**Problem to work on**. Copy the stretch of the entries from the very start through the line containing "collection and use", both ends included, keeping every line exactly the same.

*** Input records

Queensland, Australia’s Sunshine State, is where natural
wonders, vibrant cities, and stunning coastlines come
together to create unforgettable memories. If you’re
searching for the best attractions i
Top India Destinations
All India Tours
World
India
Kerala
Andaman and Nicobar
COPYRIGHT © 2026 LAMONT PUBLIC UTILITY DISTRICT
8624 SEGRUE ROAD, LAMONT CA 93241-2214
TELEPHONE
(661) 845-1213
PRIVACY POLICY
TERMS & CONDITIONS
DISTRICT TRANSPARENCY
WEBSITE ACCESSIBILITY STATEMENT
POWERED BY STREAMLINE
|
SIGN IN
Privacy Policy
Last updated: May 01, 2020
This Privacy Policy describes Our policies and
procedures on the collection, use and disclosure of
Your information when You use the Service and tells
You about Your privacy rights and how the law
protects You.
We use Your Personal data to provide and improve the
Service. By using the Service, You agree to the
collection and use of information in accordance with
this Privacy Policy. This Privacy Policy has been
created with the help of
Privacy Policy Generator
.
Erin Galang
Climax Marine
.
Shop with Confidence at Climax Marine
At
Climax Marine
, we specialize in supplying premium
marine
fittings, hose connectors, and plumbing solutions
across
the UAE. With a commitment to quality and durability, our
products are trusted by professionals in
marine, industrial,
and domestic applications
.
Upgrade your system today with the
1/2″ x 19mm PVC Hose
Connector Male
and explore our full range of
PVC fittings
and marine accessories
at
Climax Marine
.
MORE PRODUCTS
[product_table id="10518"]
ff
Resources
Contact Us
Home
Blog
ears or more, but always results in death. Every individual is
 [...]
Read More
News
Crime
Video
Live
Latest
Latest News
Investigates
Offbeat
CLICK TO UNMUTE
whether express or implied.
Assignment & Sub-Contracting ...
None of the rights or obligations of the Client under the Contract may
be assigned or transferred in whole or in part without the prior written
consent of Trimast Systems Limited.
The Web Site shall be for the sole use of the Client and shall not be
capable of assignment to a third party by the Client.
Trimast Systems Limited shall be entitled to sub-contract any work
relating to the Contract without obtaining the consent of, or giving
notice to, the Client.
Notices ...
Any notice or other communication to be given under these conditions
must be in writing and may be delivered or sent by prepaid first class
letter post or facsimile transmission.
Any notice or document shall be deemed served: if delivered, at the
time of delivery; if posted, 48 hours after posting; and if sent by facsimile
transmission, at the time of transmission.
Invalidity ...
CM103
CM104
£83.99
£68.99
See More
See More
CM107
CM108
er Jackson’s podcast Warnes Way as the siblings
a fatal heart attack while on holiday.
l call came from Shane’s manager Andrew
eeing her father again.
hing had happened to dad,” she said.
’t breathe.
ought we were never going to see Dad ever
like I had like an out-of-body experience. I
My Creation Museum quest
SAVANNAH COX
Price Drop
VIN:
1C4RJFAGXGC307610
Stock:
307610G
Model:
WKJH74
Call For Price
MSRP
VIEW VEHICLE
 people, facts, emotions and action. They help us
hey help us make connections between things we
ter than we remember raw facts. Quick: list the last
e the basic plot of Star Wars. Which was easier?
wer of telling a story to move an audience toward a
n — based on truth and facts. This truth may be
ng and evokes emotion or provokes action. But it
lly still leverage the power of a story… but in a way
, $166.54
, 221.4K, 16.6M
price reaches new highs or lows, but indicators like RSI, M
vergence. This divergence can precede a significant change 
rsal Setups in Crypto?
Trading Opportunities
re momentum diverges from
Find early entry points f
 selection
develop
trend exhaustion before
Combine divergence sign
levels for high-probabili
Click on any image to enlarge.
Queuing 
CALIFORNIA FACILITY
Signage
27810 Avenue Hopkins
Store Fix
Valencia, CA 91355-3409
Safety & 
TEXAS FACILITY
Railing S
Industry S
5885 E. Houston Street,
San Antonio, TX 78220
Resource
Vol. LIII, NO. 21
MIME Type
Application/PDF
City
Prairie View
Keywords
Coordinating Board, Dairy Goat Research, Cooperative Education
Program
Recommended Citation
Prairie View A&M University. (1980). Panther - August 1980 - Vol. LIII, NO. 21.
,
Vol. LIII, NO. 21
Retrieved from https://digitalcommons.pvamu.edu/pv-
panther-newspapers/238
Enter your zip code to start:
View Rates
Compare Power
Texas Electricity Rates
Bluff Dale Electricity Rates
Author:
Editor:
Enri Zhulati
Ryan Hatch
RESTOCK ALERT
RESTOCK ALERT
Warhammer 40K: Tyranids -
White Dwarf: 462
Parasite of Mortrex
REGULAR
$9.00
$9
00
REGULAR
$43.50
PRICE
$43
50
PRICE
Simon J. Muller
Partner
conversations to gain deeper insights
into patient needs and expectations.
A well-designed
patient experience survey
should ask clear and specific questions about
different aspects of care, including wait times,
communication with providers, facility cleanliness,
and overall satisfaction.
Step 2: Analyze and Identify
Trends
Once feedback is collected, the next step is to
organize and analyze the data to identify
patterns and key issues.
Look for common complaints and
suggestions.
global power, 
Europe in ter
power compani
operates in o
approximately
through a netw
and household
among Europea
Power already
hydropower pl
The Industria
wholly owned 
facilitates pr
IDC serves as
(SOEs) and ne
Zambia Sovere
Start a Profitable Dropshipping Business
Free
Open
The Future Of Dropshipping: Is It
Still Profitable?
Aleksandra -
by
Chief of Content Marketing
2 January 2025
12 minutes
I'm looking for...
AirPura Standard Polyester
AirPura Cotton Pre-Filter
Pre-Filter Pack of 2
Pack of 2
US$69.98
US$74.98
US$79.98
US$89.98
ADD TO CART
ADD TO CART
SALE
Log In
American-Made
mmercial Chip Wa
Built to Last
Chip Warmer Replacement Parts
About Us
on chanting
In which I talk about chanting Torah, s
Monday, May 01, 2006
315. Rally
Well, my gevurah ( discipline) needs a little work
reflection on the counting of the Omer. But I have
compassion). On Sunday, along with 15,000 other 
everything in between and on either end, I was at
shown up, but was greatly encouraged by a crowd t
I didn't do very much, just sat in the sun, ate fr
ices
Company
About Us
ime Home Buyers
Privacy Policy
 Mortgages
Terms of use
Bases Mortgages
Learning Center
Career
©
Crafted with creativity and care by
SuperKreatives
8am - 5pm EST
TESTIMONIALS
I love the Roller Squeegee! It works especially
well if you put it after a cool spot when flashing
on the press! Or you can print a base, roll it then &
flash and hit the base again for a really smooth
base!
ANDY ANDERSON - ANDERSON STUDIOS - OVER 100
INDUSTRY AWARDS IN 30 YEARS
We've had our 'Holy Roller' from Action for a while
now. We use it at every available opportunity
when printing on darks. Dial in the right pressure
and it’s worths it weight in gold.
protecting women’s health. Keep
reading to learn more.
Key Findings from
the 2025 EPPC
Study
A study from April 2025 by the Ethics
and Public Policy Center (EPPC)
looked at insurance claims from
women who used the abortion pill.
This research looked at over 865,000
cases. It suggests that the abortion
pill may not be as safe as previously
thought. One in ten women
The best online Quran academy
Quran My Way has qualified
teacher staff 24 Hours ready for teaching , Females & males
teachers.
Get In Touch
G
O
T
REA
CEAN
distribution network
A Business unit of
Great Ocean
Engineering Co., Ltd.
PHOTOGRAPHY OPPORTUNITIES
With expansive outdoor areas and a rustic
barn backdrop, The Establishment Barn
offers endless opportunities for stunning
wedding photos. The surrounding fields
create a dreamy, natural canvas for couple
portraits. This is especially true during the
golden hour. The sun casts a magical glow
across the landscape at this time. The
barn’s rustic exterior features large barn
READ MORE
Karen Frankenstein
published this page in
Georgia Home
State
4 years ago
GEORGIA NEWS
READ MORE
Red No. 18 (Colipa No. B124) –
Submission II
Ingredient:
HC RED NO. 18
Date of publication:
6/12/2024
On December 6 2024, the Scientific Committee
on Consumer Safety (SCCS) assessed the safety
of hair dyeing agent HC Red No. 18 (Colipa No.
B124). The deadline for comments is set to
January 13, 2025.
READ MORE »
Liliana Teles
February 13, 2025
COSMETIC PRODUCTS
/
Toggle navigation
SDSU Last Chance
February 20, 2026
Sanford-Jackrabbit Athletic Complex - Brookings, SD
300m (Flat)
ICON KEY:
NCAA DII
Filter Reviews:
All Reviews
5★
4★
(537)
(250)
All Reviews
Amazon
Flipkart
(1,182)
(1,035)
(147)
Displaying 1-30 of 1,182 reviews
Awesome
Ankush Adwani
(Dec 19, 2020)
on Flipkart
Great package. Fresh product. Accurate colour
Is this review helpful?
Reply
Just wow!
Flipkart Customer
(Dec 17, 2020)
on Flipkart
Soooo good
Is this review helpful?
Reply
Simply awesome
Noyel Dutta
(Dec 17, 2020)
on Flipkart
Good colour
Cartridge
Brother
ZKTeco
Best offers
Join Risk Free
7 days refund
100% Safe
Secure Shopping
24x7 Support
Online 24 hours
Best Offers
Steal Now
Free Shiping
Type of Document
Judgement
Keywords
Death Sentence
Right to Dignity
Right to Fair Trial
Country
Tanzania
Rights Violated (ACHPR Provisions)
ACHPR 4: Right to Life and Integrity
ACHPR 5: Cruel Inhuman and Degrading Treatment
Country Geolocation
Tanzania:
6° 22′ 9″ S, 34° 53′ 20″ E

******

**Output of the exercise**.
Queensland, Australia’s Sunshine State, is where natural
wonders, vibrant cities, and stunning coastlines come
together to create unforgettable memories. If you’re
searching for the best attractions i
Top India Destinations
All India Tours
World
India
Kerala
Andaman and Nicobar
COPYRIGHT © 2026 LAMONT PUBLIC UTILITY DISTRICT
8624 SEGRUE ROAD, LAMONT CA 93241-2214
TELEPHONE
(661) 845-1213
PRIVACY POLICY
TERMS & CONDITIONS
DISTRICT TRANSPARENCY
WEBSITE ACCESSIBILITY STATEMENT
POWERED BY STREAMLINE
|
SIGN IN
Privacy Policy
Last updated: May 01, 2020
This Privacy Policy describes Our policies and
procedures on the collection, use and disclosure of
Your information when You use the Service and tells
You about Your privacy rights and how the law
protects You.
We use Your Personal data to provide and improve the
Service. By using the Service, You agree to the
collection and use of information in accordance with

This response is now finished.